Recently, the full array of drug tensions has been on display. In February, a U.S. Drug Enforcement Administration agent was kidnapped and in March found dead in Guadalajara in circumstances suggesting the dereliction of some Mexican police and the complicity of others. The United States, undertaking economic reprisal, brought border traffic to a crawl. The Mexicans were shocked: however tragic, the first death of a DEA agent took place in a "war" that has cost the lives of hundreds of Mexican soldiers and police. But the Mexicans did arrest important police officers and, notably, a major drug trafficker who had fled with evident police aid to Costa Rica. Promises of close cooperation in drug enforcement are now being freely exchanged.

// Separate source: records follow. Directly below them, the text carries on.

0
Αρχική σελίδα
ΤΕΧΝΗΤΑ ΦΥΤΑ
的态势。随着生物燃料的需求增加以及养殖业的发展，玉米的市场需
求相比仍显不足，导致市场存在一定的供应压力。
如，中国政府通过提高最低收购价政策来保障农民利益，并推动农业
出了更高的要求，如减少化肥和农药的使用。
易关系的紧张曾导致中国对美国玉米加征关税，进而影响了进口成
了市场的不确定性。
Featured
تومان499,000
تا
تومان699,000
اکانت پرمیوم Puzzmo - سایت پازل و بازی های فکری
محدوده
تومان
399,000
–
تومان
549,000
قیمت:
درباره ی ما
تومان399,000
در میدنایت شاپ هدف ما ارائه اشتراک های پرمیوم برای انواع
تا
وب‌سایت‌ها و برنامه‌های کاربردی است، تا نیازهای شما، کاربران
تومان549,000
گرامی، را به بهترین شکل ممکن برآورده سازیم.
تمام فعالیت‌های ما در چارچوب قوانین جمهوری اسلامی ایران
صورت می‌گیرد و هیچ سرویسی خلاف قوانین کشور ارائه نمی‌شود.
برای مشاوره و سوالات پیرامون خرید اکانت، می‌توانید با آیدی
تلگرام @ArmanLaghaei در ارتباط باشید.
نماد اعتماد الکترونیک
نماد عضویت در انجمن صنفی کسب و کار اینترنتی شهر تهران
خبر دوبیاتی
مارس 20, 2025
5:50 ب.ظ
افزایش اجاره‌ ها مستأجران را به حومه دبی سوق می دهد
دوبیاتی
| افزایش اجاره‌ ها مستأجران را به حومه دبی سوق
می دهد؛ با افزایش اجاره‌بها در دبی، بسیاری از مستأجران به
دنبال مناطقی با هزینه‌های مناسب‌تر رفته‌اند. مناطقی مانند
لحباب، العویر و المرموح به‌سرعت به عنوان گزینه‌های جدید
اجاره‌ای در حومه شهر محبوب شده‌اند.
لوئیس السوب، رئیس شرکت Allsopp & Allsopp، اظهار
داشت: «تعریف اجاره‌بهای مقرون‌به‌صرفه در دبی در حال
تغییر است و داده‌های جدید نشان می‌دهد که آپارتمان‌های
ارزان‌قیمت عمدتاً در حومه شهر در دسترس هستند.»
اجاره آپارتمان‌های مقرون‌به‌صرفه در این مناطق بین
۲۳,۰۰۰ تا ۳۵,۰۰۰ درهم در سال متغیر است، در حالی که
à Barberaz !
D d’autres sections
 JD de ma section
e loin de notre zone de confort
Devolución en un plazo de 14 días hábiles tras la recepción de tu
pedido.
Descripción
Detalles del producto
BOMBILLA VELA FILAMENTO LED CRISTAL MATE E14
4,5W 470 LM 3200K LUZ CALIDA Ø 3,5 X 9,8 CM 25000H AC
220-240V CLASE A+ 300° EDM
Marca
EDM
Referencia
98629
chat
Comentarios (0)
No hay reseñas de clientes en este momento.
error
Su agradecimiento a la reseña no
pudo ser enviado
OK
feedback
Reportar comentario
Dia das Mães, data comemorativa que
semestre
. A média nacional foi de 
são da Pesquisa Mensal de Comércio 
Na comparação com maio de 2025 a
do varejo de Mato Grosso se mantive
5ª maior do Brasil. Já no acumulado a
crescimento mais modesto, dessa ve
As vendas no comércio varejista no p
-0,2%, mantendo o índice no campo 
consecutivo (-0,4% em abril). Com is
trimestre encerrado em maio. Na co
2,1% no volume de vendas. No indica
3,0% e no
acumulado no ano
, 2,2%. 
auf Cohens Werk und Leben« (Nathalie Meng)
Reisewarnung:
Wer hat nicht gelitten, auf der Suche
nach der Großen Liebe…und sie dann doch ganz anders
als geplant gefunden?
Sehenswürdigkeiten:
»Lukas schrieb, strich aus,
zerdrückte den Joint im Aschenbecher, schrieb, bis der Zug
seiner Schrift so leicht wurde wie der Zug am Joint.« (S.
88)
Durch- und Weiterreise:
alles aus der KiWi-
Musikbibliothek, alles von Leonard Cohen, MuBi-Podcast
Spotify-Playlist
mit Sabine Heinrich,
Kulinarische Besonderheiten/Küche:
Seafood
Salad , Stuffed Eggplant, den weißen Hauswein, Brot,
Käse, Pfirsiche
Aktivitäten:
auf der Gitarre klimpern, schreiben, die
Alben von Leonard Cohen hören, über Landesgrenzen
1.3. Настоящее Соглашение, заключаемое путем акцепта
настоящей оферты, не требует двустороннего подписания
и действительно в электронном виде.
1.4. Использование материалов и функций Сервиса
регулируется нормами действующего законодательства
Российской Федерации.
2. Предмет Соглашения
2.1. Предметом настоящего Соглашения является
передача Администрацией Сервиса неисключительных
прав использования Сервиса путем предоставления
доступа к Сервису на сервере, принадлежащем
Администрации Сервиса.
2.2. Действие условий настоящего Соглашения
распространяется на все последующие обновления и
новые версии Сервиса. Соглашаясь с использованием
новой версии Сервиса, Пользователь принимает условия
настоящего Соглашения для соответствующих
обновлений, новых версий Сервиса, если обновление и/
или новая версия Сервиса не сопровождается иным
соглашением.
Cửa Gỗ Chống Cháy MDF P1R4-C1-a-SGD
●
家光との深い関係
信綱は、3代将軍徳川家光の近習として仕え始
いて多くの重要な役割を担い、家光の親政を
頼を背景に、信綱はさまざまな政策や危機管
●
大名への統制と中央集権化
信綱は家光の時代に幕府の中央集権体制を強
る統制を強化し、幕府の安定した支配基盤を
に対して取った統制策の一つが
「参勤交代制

How are we to measure Mexican energy in the eradication of drugs and the pursuit of traffickers and their sometime-official partners in crime? The quantities of crops sprayed or drugs seized and of important dealers and patrons brought to account provide one standard. Another is the readiness of U.S. and Mexican politicians to raise the priority of drug enforcement in official relations. One hears it said in Mexico that a "police issue" should not be allowed to become a foreign policy issue. Why not? Mexican sloth or vigor in this enterprise means more to th American welfare than any nuance of Mexican diplomacy in respect to, say, Nicaragua.

But if the United States is going to rank drug enforcement high on the common agenda, along with immigration, trade and investment, tourism and regional diplomacy, it must become more responsive to Mexico's concerns. That means appreciating the scale of Mexico's own war on drugs -- to which the Mexicans have committed 25,000 troops from their army. It means cooperating on enforcement in ways sensitive to the requirement on Mexican politicians not to be seen being pushed around. And it means a stronger American effort to reduce the phenomenal demand for illegal drugs in this country and meanwhile to enforce American drug laws with no less purpose than we ask of foreign sources and conduits of these hateful substances.